Task instructions:
Reproduce the following passage about turning 34 and a 1984 cross-country trip word for word, in full.

==== Selected passage

On Tuesday my son, Ceilee, turned 34.
I recall being told back in the '70s, by the older brother of a college friend, that the ancient Greeks considered the prime of life to be 34 (which just happened to be that guy's age at the time). Who knows, maybe it's true. In any event, I hope it's an auspicious year for my son.
Thinking back to when I was 34, a special memory from that year (besides being iconic for George Orwell fans) was my going on a major summer adventure, principally to visit a college friend, Peg Kehrer, (different than the one above) and her partner, Paul Otte, in Juneau AK.
My odyssey began with a short train trip from La Plata MO to Kansas City, where I spent the night with Everette Wright, a good friend of Sandhill's. In the morning, Everette dropped me off at the driveaway place where I'd arranged to take a Datsun Maxima (1984 was the last year before everything became Nissan) from Kansas City to the suburbs of Seattle.
En route, I stopped by a monument in central Kansas that claimed to be the geographic center of the continental US (which means that if all the land comprising the 48 states were of equal density you could balance the whole of it on the top of the monument and it wouldn't tip in any direction). Kind of an odd thing to erect a monument to, but I can get into geeky math stuff on occasion.
The next day, in the sparsely populated Sandhills of western Nebraska I witnessed a mile-long fully loaded coal train chugging south… only to encounter another fully loaded coal train headed north two hours later. (Do these people talk to each other?)

========
==== Data section

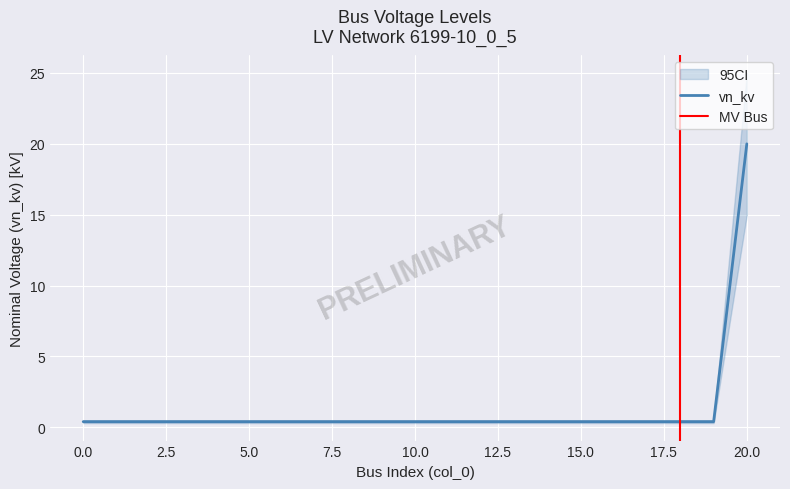

The chart shows a value of 0.6 at 3. True or false?

False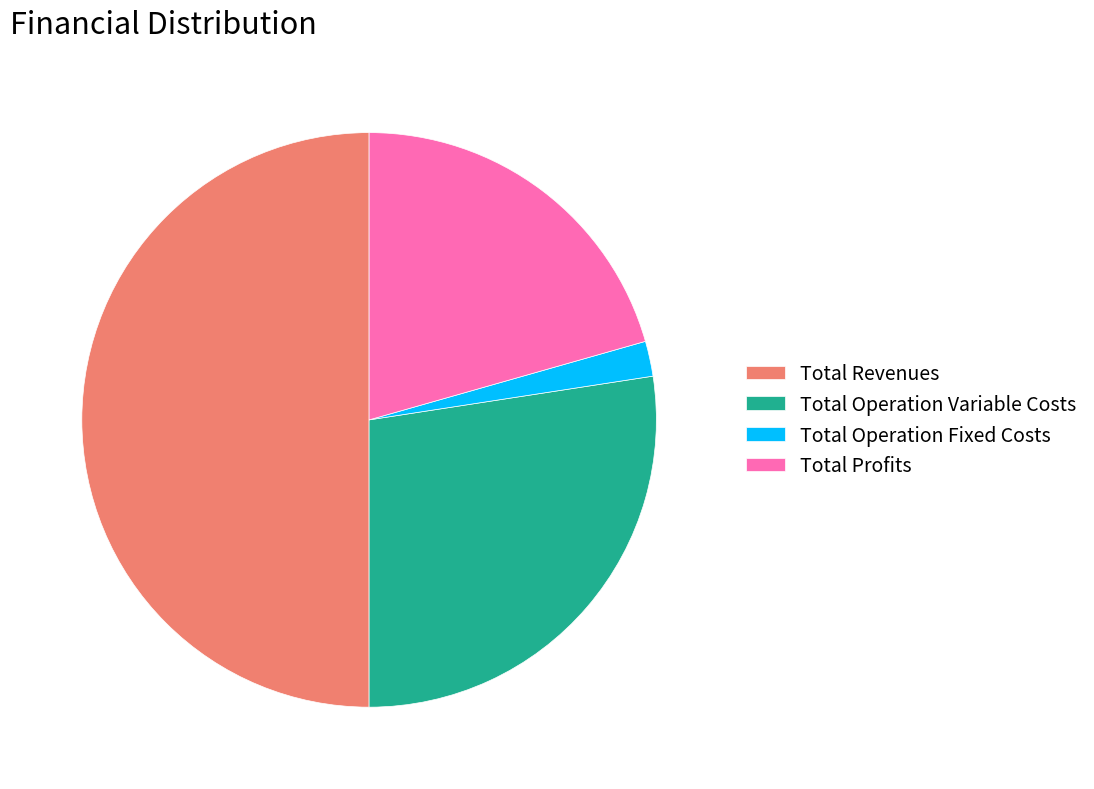

Is the sum of Total Revenues and Total Profits greater than half?

Yes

========

Exercise output:
On Tuesday my son, Ceilee, turned 34.
I recall being told back in the '70s, by the older brother of a college friend, that the ancient Greeks considered the prime of life to be 34 (which just happened to be that guy's age at the time). Who knows, maybe it's true. In any event, I hope it's an auspicious year for my son.
Thinking back to when I was 34, a special memory from that year (besides being iconic for George Orwell fans) was my going on a major summer adventure, principally to visit a college friend, Peg Kehrer, (different than the one above) and her partner, Paul Otte, in Juneau AK.
My odyssey began with a short train trip from La Plata MO to Kansas City, where I spent the night with Everette Wright, a good friend of Sandhill's. In the morning, Everette dropped me off at the driveaway place where I'd arranged to take a Datsun Maxima (1984 was the last year before everything became Nissan) from Kansas City to the suburbs of Seattle.
En route, I stopped by a monument in central Kansas that claimed to be the geographic center of the continental US (which means that if all the land comprising the 48 states were of equal density you could balance the whole of it on the top of the monument and it wouldn't tip in any direction). Kind of an odd thing to erect a monument to, but I can get into geeky math stuff on occasion.
The next day, in the sparsely populated Sandhills of western Nebraska I witnessed a mile-long fully loaded coal train chugging south… only to encounter another fully loaded coal train headed north two hours later. (Do these people talk to each other?)